TV Icon? Sure. Recording Artist? Not So Much.
When I was eight or nine, our local independent channel started showing old Ernie Kovacs episodes late at night. My father, a huge Kovacs nut, would let me stay up to watch them with him. Even then, I realized two things: A) Yes, Kovacs was some kind of crazy genius of early TV, and B) A lot of the humor that left my dad wheezing with laughter on the living room floor just didn’t mean much to me… even the Nairobi Trio, who were supposed to be apes playing jazz music and hitting each other on the head. That should have been a slam dunk for a nine-year-old boy, but it just seemed kind of creepy.
In recent years, there have been plenty of re-issues of Ernie Kovacs’ work. I am now able to appreciate his deconstruction of the new medium of television, and some of the jokes seem funnier. But some of them just fall flat even now…and one of them is Kovacs’ most famous character. Percy Dovetonsils was a poet who was among the earliest examples of homosexual stereotyping on TV. He lisped, minced around, and talked to his off-camera assistant Bruce. Percy would periodically pop up lisping his new poem, which was always in Ogden Nash-like doggerel couplets, and then giggle in a self-satisfied way. It doesn’t seem particularly mean, necessarily, and that was a different time, blah blah blah. But this is how my father and a lot of people of his generation still act when they are making fun of gay men. I wonder to this day how influential the character of Percy Dovetonsils was.
This CD contains the material Kovacs recorded in the early 1960s for an album that never saw the light of day. I thought that maybe the audio medium of Percy Dovetonsils…thpeaks could help me chill out about the stereotyping issue and just listen to the hilarious poetry.
Sadly, the record just isn’t that funny.
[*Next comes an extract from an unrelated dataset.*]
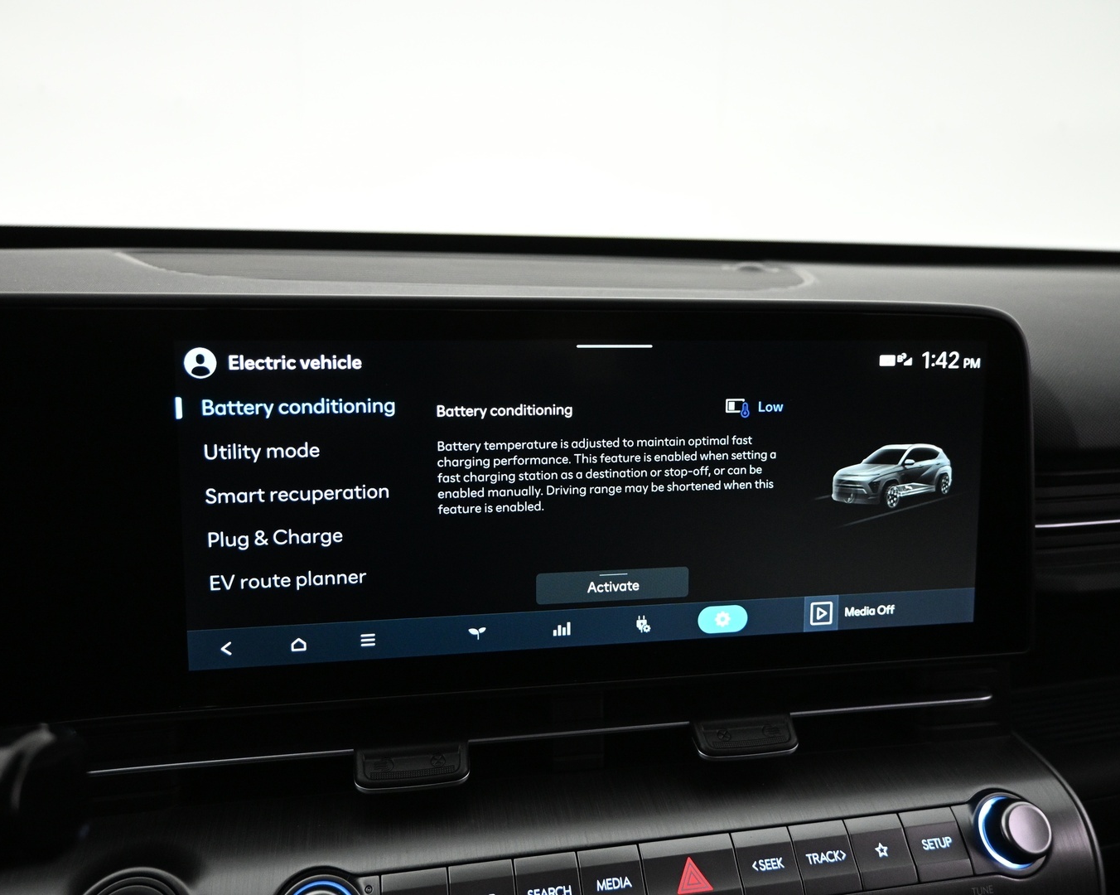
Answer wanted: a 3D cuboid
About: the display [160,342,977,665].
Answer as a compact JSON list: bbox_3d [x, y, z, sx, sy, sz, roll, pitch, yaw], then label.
[{"bbox_3d":[0.019,0.017,0.326,0.293,0.110,0.012,-1,6,-11],"label":"display"}]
Percy’s poems were supposed to be bad; even as a longtime appreciator of bad poetry, that joke gets old pretty quickly. Some poems, like “Some Pertinent Thoughts of Julius Caesar While He Was Being Assassinated”, still stand up; Caesar starts bragging about how he has provided “two chariots in every garage… and free orgies at the Acropolis”, and then calling out everyone who is “thtabbing” him over and over. And the class satire of “The Night Before Christmas on New York’s Fashionable East Side” is still pretty funny.
But most of the other stuff here just isn’t based on everything. “Ode to Stanley’s Pussycat” is just a series of jokes about psychoanalysis, which might have been pretty topical back then but seems corny now. Many of the pieces are under one minute long, which means they are one joke long, which is pretty bad when the joke doesn’t work.The best stuff here is appended at the end at the disc; Edie Adams, Kovacs’ co-star and widow, helped to rescue old kinescopes from the “Kovacs Unlimited” archives. Here, Kovacs is younger and edgier, and mostly improvising, so the character is actually in context…and a lot funnier. But by then, one’s patience has been worn to a nub.
A lot of comedy records from back then still stand up today: Bill Cosby’s best records, Mel Brooks and Sid Caesar’s “2000 Year Old Man”, and more. Those records have something at their core. This, however, does not; it’s just a series of jokes based on a character that—thankfully—no longer resonates to the average American.